PAGE TEXT:
● ● ● ●

The new function create_pool_callback() takes 3 args including the
return pointer, and creates a pool with the specified name and size.
In case of allocation error, it emits an error message and returns.
The new macro REGISTER_POOL() registers a callback using this function
and will be usable to request some pools creation and guarantee that
the allocation will be checked. An even simpler approach is to use
DECLARE_POOL() and DECLARE_STATIC_POOL() which declare and register
the pool.
Most calls to hap_register_post_check(), hap_register_post_deinit(),
hap_register_per_thread_init(), hap_register_per_thread_deinit() can
be done using initcalls and will not require a constructor anymore.
Let's create a set of simplified macros for this, called respectively
REGISTER_POST_CHECK, REGISTER_POST_DEINIT, REGISTER_PER_THREAD_INIT,
and REGISTER_PER_THREAD_DEINIT.
Some files were not modified because they wouldn't benefit from this
or because they conditionally register (e.g. the pollers).
Most register_build_opts() calls use static strings. These ones were
replaced with a trivial REGISTER_BUILD_OPTS() statement adding the string
and its call to the STG_REGISTER section. A dedicated section could be
made for this if needed, but there are very few such calls for this to
be worth it. The calls made with computed strings however, like those
which retrieve OpenSSL's version or zlib's version, were moved to a
dedicated function to guarantee they are called late in the process.
For example, the SSL call probably requires that SSL_library_init()
has been called first.
Using __decl_spinlock(), __decl_rwlock(), __decl_aligned_spinlock()
and __decl_aligned_rwlock(), one can now simply declare a spinlock
or an rwlock which will automatically be initialized at boot time
by calling the ha_spin_init() or ha_rwlock_init() callback. The
"aligned" variants enforce a 64-byte alignment on the lock.
This patch adds ha_spin_init() and ha_rwlock_init() which are used as
a callback to initialise locks at boot time. They perform exactly the
same as HA_SPIN_INIT() or HA_RWLOCK_INIT() but from within a real
function.

● ● ● ●

TASKS TO PERFORM:
- 1) Summarize the passage on registration macros in two sentences.
- 2) Carry on the passage on registration macros, starting after its final sentence.
The entries are not needed for anything here.

● ● ● ●

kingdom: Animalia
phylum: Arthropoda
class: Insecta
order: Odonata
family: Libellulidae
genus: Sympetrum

● ● ● ●

RESPONSE LIST:
- 1) The passage introduces create_pool_callback() and the macros REGISTER_POOL(), DECLARE_POOL() and DECLARE_STATIC_POOL() for creating and registering pools with checked allocation, along with simplified macros such as REGISTER_POST_CHECK that let most hap_register_* calls use initcalls without a constructor. It also replaces static-string register_build_opts() calls with REGISTER_BUILD_OPTS(), moves the computed-string calls to a dedicated function so they run late, and adds __decl_* lock declarations that are initialized at boot through the new ha_spin_init() and ha_rwlock_init() callbacks.

- 2)
We currently have to deal with multiple initialization stages in a way
that can be confusing, because certain parts rely on others having been
properly initialized. Most calls consist in adding lists to existing
lists, whose heads are initialized in the declaration so this is easy.
But some calls create new pools and require pools to be properly
initialized. Pools currently are thread-local and as such cannot be
pre-initialized, requiring run-time checks.
All this could be simplified by using multiple boot stages and allowing
functions to be registered at various stages.
One approach might be to use gcc's constructor priorities, but this
requires gcc >= 4.3 which eliminates a wide spectrum of working compilers,
and some versions of certain compilers (like clang 3.0) are known for
silently ignore these priorities.
Instead we can use our own init function registration mechanism. A first
attempt was made using register_function() calls in all constructors but
this made the code more painful.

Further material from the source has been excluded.